■ **Goal of the exercise**: Determine how many lines in the rows below contain the string "debe". State only the number.

■ **Provided data**:
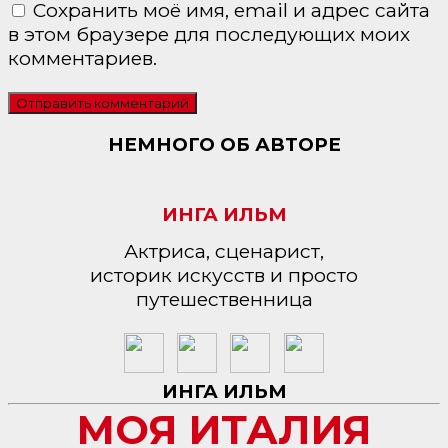
Сохранить моё имя, email и адрес сайта
в этом браузере для последующих моих
комментариев.
НЕМНОГО ОБ АВТОРЕ
ИНГА ИЛЬМ
Актриса, сценарист,
историк искусств и просто
путешественница
ИНГА ИЛЬМ
МОЯ ИТАЛИЯ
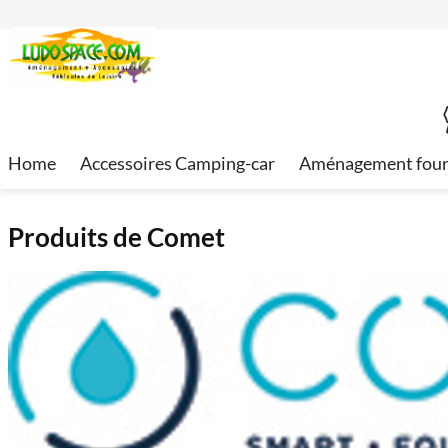
Home
Accessoires Camping-car
Aménagement fou
Produits de Comet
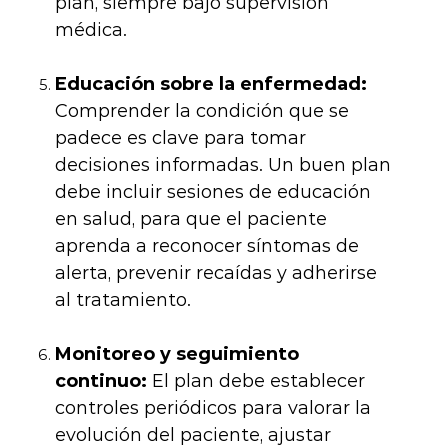
plan, siempre bajo supervisión
médica.
Educación sobre la enfermedad:
Comprender la condición que se
padece es clave para tomar
decisiones informadas. Un buen plan
debe incluir sesiones de educación
en salud, para que el paciente
aprenda a reconocer síntomas de
alerta, prevenir recaídas y adherirse
al tratamiento.
Monitoreo y seguimiento
continuo:
El plan debe establecer
controles periódicos para valorar la
evolución del paciente, ajustar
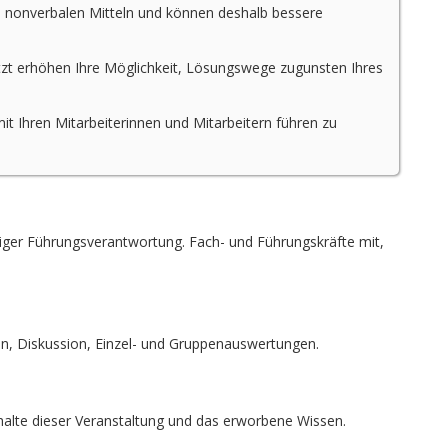
d nonverbalen Mitteln und können deshalb bessere
zt erhöhen Ihre Möglichkeit, Lösungswege zugunsten Ihres
t Ihren Mitarbeiterinnen und Mitarbeitern führen zu
ldiger Führungsverantwortung. Fach- und Führungskräfte mit,
n, Diskussion, Einzel- und Gruppenauswertungen.
inhalte dieser Veranstaltung und das erworbene Wissen.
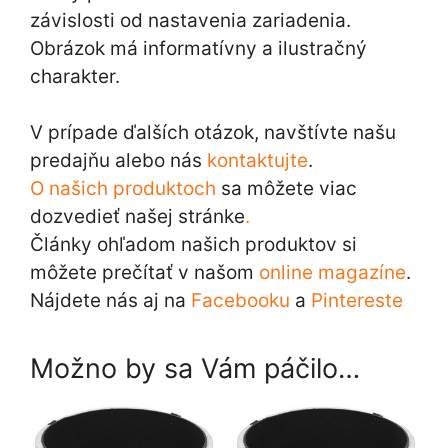
závislosti od nastavenia zariadenia.
Obrázok má informatívny a ilustračný
charakter.
V prípade ďalších otázok, navštívte našu
predajňu alebo nás
kontaktujte
.
O našich produktoch
sa môžete viac
dozvedieť našej stránke
.
Články ohľadom našich produktov si
môžete prečítať v našom
online magazíne
.
Nájdete nás aj na
Facebooku
a
Pintereste
Možno by sa Vám páčilo…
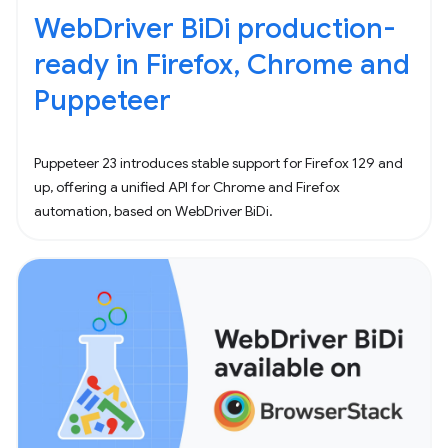
WebDriver BiDi production-
ready in Firefox, Chrome and
Puppeteer
Puppeteer 23 introduces stable support for Firefox 129 and
up, offering a unified API for Chrome and Firefox
automation, based on WebDriver BiDi.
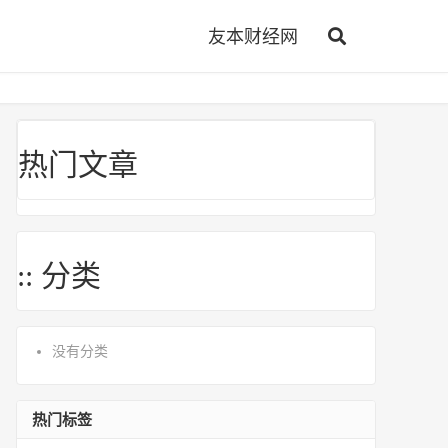
友本财经网
热门文章
:: 分类
没有分类
热门标签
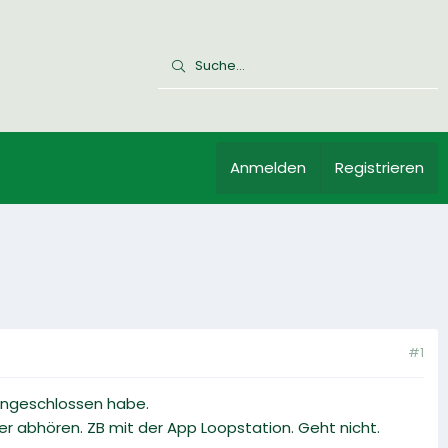
Anmelden
Registrieren
#1
 angeschlossen habe.
r abhören. ZB mit der App Loopstation. Geht nicht.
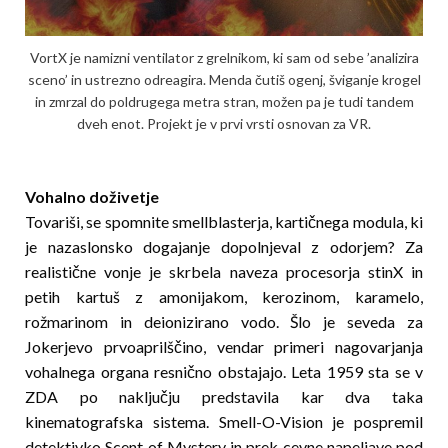
VortX je namizni ventilator z grelnikom, ki sam od sebe ’analizira
sceno’ in ustrez­n­o odreagira. Menda čutiš ogenj, šviganje krogel
in zmrzal do poldrugega met­ra stran, možen pa je tudi tandem
dveh enot. Projekt je v prvi vrsti osnovan za VR.
Vohalno doživetje
Tovariši, se spomnite smellblasterja, kartičnega modula, ki
je nazaslonsko dogajanje dopolnjeval z odorjem? Za
realistične vonje je skrbela naveza procesorja stinX in
petih kartuš z amonijakom, kerozinom, karamelo,
rožmarinom in deionizirano vodo. Šlo je seveda za
Jokerjevo prvoaprilščino, vendar primeri nagovarjanja
vohalnega organa resnično obstajajo. Leta 1959 sta se v
ZDA po na­ključju predstavila kar dva taka
kinematografska sistema. Smell-O-Vision je pospremil
detektivko Scent of Mystery in prek cevne napeljave pod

■ **Solution to the problem**: 2